Kapital & Arbeit: Schweizer Streikbrecher in Süddeutschland

Selectas Rache an der Belegschaft

25. Januar 2001 | Der Ausstand hat gewirkt: Das Schweizer Automatenunternehmen erhöht die Löhne. Und schliesst gleichzeitig die Filiale der Streikenden.


Sieben Wochen lang haben sie gestreikt, und sie hätten problemlos noch viel länger durchgehalten, denn die Stimmung war gut und die Solidarität lief gerade erst an – aber als die Firmenleitung nachgab und «einen Grossteil unserer Forderungen erfüllte», konnten sie schlecht Nein sagen. Und so votierten am Montag dieser Woche die neunzehn süddeutschen Beschäftigten des Schweizer Verpflegungsunternehmens Selecta einstimmig für ein Ende ihres Ausstands, den sie Anfang Dezember begonnen hatten.

Grund des Streiks war die Weigerung der deutschen Selecta-Tochter gewesen, mit den Beschäftigten ihrer Niederlassung Hilzingen (bei Singen am Hohentwiel) einen Tarifvertrag abzuschliessen und Lohnverhandlungen zu führen. Ab 1995 hatten die AutomatenbefüllerInnen das gleiche Entgelt erhalten (umgerechnet etwa zweitausend Franken netto), dafür aber zwei Wochenstunden länger arbeiten müssen. Jahrelang nahmen die Beschäftigten, welche die Snack- und Getränkeautomaten warten und auffüllen, die Verschlechterung der Arbeitsbedingungen hin; als dann aber neu angestellte Kollegen noch miserabler entlohnt wurden, riss der Geduldsfaden.

Solidarität in Singen

Ihr Streik fand in der Region grosse Beachtung. Vor allem die Betriebsräte einiger Singener Grossunternehmen, die von Selecta versorgt werden, forderten ihre Werksleitungen auf, die Geschäftsbeziehungen mit dem Zuger Unternehmen abzubrechen. Aus der ganzen Bundesrepublik seien Solidaritätsbekundungen eingetroffen, sagt Karl-Heinz Müller von der Singener Geschäftsstelle der Gewerkschaft Nahrung-Genuss-Gaststätten (NGG); die grosse IG Metall habe jetzt sogar sämtliche Bezirke aufgefordert, Selecta unter Druck zu setzen.

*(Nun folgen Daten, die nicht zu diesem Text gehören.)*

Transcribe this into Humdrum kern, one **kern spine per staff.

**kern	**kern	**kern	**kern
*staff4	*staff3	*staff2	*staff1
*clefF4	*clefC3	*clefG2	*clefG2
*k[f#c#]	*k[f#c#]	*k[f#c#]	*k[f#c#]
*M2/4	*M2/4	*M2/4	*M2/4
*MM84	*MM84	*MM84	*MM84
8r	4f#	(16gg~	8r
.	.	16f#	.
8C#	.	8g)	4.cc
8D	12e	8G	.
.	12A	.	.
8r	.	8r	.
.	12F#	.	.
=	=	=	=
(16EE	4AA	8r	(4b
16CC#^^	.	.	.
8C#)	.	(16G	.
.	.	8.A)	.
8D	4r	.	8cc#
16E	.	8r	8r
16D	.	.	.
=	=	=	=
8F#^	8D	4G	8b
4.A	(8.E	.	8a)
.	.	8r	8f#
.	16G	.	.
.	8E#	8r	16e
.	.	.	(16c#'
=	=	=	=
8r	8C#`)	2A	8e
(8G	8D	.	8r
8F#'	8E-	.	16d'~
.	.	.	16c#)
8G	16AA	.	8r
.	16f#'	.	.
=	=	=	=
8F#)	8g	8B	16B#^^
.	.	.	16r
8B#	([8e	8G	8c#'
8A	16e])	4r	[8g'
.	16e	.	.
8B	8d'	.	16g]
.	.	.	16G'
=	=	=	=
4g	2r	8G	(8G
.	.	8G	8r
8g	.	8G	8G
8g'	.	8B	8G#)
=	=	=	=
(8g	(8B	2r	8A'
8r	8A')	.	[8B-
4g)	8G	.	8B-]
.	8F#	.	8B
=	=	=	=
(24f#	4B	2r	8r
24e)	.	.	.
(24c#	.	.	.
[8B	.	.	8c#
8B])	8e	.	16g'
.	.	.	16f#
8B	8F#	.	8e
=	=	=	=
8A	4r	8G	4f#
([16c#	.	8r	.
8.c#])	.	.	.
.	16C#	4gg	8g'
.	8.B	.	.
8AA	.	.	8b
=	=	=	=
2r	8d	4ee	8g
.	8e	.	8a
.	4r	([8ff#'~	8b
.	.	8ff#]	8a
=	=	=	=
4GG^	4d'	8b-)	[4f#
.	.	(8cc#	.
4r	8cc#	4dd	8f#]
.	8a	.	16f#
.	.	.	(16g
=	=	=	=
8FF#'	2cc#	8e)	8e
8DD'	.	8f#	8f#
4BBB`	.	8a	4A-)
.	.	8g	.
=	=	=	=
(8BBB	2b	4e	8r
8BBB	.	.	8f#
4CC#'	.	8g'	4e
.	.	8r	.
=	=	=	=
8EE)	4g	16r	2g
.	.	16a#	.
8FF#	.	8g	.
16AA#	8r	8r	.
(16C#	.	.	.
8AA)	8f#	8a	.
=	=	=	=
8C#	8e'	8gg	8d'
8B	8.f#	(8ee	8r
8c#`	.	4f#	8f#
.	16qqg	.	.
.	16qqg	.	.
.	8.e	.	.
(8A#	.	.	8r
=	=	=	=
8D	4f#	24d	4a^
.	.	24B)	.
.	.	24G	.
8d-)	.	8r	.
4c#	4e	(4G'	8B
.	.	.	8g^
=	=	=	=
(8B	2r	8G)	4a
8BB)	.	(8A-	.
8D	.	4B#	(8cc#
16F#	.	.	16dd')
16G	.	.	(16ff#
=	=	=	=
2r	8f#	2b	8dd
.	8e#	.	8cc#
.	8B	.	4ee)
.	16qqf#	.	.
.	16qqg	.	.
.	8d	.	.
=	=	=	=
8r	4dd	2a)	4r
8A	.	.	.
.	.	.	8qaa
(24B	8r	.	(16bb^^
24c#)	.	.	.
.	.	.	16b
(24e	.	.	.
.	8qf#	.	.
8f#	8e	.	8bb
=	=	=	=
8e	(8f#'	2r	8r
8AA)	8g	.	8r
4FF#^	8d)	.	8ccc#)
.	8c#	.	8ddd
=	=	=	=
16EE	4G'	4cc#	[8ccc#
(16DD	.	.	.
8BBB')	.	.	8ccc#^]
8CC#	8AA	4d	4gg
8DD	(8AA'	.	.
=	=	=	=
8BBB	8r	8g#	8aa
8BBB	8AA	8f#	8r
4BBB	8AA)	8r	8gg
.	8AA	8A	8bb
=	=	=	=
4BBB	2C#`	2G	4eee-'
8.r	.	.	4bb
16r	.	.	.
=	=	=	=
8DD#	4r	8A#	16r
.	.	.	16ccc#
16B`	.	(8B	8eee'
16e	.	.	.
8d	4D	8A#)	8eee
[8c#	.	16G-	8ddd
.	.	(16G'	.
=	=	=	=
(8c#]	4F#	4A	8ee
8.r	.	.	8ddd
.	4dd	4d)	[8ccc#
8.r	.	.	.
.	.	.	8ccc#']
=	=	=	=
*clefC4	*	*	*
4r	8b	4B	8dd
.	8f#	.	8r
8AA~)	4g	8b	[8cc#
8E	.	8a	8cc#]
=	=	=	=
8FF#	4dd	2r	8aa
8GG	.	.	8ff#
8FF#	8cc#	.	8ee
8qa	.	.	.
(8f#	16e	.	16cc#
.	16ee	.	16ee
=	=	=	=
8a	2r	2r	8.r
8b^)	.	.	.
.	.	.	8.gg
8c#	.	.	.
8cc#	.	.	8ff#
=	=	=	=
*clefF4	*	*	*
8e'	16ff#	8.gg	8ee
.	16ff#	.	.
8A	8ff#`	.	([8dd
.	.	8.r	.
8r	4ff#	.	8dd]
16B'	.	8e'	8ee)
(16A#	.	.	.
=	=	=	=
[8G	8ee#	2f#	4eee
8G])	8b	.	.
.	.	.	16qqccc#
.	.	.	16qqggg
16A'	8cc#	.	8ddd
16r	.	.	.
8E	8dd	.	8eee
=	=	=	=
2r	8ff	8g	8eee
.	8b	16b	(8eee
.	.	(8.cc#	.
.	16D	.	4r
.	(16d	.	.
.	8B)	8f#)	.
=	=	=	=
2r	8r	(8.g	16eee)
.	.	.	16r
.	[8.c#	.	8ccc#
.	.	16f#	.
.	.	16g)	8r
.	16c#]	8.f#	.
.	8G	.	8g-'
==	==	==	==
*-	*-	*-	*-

Auch in der Schweiz hat der Boykottaufruf der Streikenden immer mehr Beachtung gefunden. Die zunehmende Publizität des Konflikts verfehlte ihre Wirkung nicht: Mitte letzter Woche nahm die Geschäftsleitung der Selecta Deutschland GmbH Verhandlungen mit der NGG auf, und schon am Freitag waren sich beide Seiten einig: Selecta stimmt einer bundesweiten Vereinbarung zu (akzeptiert also einen Tarifvertrag), erhöht die Löhne ab 1. April um drei Prozent und zahlt eine Einmalprämie in Höhe von 400 Mark. Nutzniesser des Konflikts, so Müller, seien damit auch die übrigen 700 Beschäftigten der deutschen Selecta-Tochter, die am Arbeitskampf gar nicht beteiligt waren. Zumindest in der Lohnfrage hat sich der Widerstand der südbadischen Selecta-Belegschaft bezahlt gemacht – obwohl das Unternehmen (und das ist möglicherweise ein Novum in der süddeutschen Gewerkschaftsgeschichte) Streikbrecher aus der Schweiz einsetzte. Etwa ab Neujahr, sagt der Hilzinger Betriebsratsvorsitzende Siegfried Badent, seien in den Singener Grossbetrieben wie dem Aluminiumwerk von Alusuisse Schweizer Selecta-Beschäftigte aufgetaucht, um die Automaten zu füllen.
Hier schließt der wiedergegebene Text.